DATASET ENTRIES Block Start
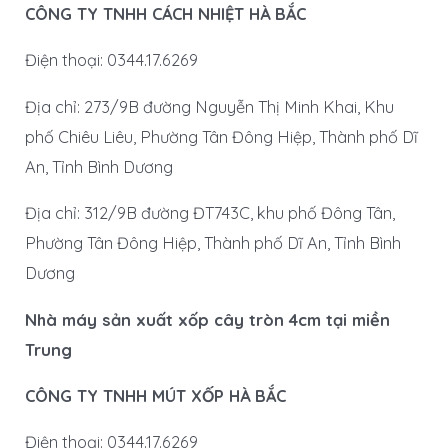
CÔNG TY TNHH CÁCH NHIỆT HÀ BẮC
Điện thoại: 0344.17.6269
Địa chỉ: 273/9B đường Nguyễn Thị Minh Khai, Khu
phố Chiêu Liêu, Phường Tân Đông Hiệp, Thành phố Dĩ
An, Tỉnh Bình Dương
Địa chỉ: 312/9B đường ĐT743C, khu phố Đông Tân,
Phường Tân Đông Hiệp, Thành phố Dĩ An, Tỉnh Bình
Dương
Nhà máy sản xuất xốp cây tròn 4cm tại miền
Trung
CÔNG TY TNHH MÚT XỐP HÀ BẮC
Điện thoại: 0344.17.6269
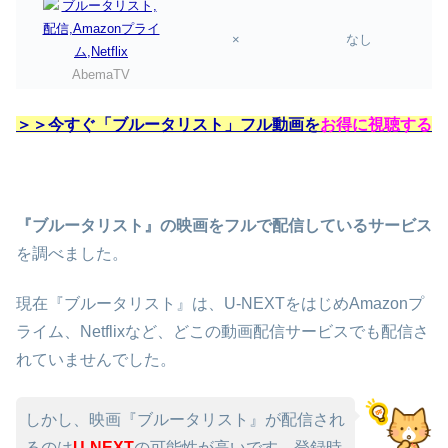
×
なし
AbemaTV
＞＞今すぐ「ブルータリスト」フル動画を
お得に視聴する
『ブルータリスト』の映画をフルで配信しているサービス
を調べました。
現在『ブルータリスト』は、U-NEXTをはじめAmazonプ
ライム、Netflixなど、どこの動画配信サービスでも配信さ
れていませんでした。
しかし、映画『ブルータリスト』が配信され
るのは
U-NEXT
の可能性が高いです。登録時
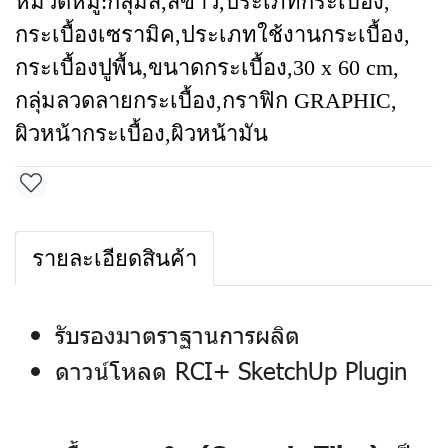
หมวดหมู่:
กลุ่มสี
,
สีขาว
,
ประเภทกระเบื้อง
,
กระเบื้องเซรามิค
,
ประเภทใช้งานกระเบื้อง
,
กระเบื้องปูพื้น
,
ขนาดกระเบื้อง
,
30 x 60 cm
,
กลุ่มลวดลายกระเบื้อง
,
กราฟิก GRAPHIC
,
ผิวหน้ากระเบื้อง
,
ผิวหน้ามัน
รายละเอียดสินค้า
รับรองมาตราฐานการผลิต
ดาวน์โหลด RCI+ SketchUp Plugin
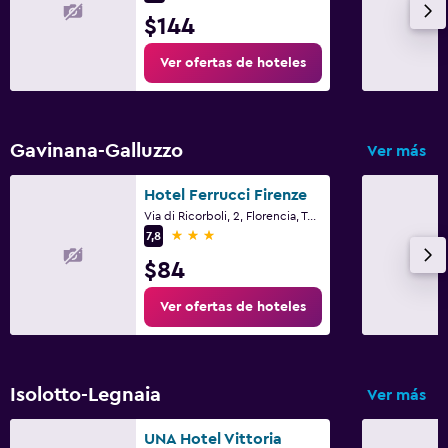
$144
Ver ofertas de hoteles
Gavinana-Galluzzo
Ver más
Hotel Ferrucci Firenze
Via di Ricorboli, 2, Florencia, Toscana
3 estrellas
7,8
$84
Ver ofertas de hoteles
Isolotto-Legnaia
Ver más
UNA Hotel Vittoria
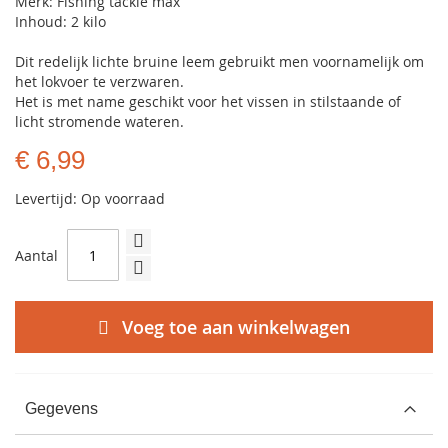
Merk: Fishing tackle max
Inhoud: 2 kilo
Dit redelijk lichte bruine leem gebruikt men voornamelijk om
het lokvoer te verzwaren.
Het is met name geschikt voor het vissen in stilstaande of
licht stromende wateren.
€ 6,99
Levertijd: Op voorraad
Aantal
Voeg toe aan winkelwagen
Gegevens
DATASET ENTRIES Block End
DATASET ENTRIES Block Start
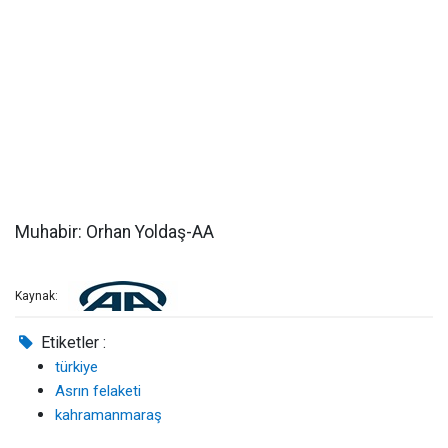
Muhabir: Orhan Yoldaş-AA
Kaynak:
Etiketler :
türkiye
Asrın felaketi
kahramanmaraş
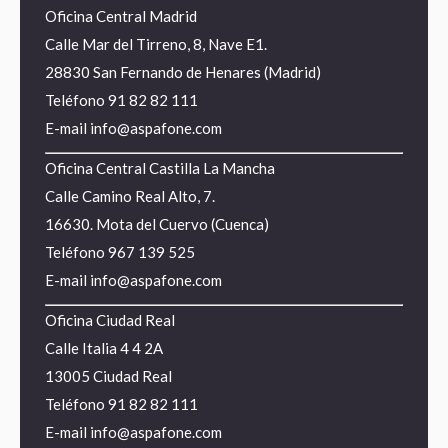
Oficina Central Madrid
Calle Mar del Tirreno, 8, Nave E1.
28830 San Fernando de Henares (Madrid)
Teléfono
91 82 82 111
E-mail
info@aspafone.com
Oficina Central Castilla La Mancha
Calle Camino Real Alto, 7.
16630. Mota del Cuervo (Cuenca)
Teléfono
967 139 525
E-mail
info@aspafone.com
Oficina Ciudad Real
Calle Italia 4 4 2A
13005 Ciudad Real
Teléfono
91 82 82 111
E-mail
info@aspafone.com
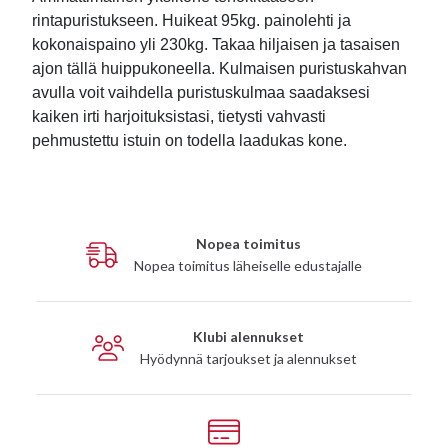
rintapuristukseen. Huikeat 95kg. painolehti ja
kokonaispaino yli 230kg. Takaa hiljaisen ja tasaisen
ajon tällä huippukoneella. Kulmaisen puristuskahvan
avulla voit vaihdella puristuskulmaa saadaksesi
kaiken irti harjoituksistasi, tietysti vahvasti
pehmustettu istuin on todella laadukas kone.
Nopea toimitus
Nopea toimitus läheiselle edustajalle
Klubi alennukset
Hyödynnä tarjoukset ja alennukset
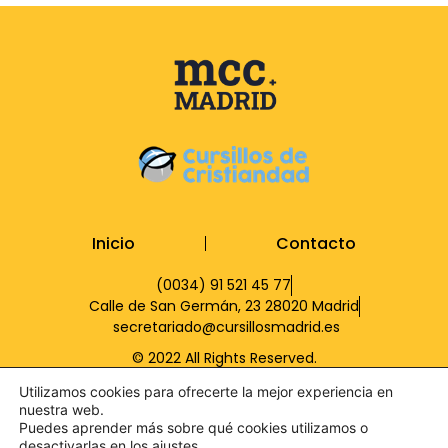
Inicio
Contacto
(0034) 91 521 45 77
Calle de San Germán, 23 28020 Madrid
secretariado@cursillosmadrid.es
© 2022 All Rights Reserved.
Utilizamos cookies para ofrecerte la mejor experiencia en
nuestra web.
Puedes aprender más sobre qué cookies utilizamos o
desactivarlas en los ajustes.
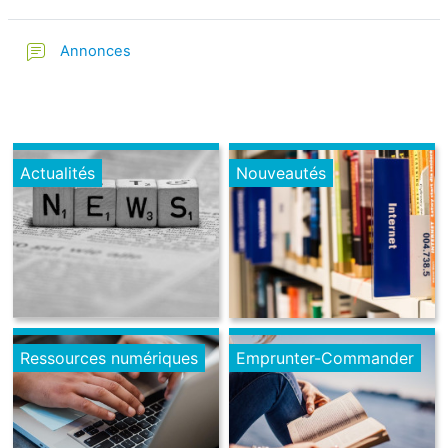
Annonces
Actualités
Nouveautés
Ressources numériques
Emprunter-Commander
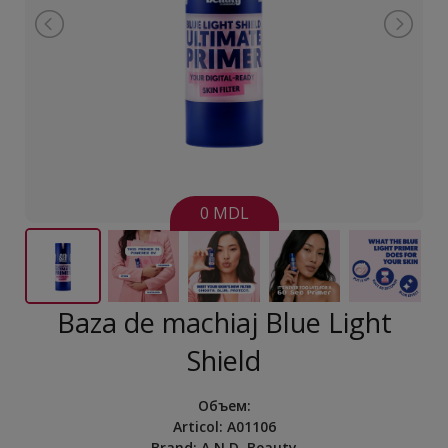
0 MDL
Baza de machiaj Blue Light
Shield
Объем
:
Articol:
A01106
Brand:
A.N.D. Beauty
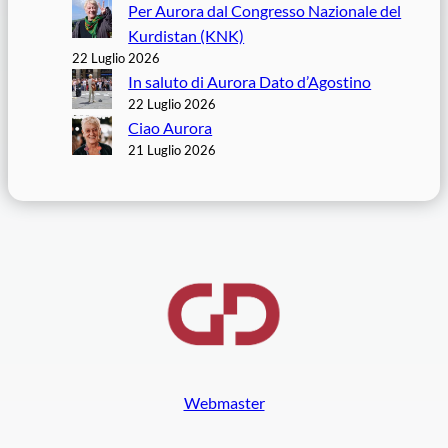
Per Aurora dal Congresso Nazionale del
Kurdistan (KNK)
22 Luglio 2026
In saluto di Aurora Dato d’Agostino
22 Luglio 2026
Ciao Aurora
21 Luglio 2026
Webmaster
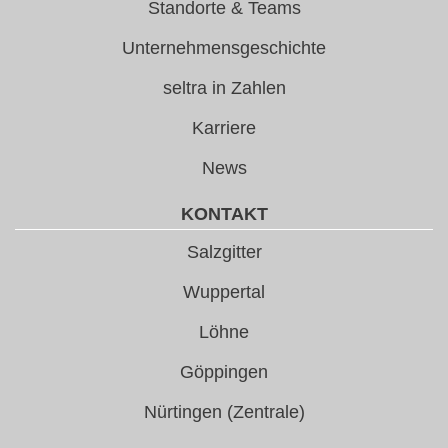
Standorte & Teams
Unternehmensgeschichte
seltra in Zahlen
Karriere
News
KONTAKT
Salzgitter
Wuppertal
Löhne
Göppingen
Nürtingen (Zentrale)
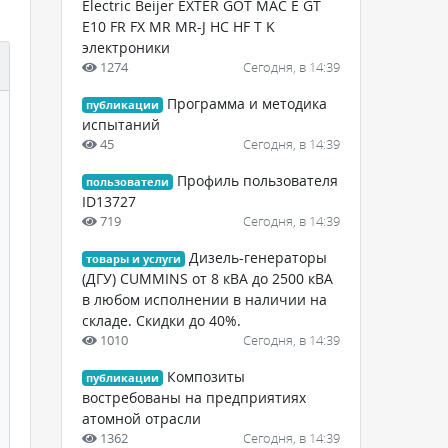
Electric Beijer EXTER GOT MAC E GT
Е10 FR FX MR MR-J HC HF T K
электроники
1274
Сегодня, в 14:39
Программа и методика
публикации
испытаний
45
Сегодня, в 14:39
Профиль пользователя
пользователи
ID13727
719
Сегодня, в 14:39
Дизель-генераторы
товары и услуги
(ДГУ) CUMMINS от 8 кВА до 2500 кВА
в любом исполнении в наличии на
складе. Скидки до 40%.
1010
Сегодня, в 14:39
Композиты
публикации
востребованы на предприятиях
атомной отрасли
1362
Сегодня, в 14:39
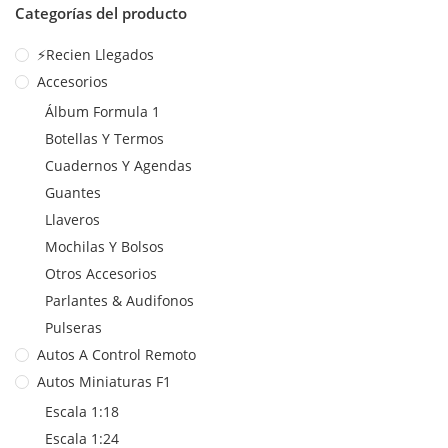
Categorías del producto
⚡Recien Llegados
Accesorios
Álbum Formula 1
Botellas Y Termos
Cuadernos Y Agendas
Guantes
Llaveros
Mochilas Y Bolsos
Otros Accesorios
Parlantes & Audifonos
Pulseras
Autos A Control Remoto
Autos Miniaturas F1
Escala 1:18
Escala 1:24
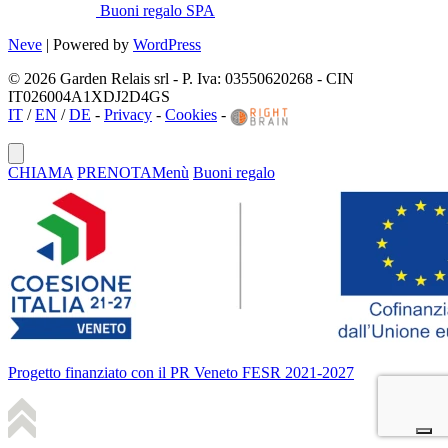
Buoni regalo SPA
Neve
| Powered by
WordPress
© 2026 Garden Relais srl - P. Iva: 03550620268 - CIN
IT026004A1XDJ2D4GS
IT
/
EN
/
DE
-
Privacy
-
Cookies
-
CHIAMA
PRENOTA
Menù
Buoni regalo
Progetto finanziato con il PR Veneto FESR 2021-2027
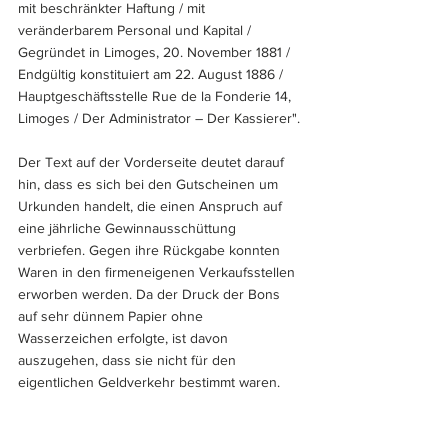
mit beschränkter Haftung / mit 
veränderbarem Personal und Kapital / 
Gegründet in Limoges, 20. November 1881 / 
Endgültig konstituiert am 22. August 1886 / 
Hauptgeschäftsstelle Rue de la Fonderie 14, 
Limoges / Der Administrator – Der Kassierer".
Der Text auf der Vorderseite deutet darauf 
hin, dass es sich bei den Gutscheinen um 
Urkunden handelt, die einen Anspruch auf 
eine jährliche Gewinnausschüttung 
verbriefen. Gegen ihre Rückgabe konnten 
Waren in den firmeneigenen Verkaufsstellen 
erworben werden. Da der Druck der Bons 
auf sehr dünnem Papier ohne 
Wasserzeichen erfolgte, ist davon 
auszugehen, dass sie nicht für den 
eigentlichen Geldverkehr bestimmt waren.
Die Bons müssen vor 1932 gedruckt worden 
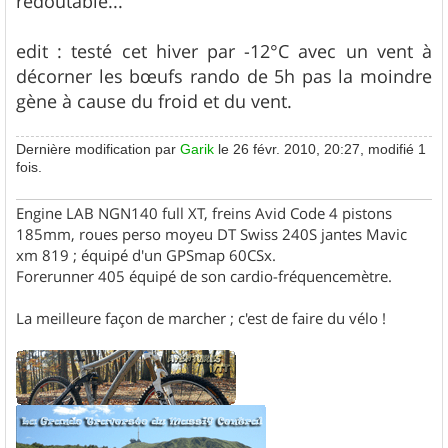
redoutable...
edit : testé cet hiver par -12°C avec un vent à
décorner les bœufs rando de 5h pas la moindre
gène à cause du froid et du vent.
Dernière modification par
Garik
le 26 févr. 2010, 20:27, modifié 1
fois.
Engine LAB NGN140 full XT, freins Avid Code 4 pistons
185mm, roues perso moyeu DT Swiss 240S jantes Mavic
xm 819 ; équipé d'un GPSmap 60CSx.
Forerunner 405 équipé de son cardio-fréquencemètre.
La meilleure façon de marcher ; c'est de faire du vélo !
DATASET ENTRIES Block End
## YOUR INSTRUCTIONS
Go through the data and show each line that holds "Aurora".

## OUTPUT FOR THIS EXERCISE
Per Aurora dal Congresso Nazionale del
In saluto di Aurora Dato d’Agostino
Ciao Aurora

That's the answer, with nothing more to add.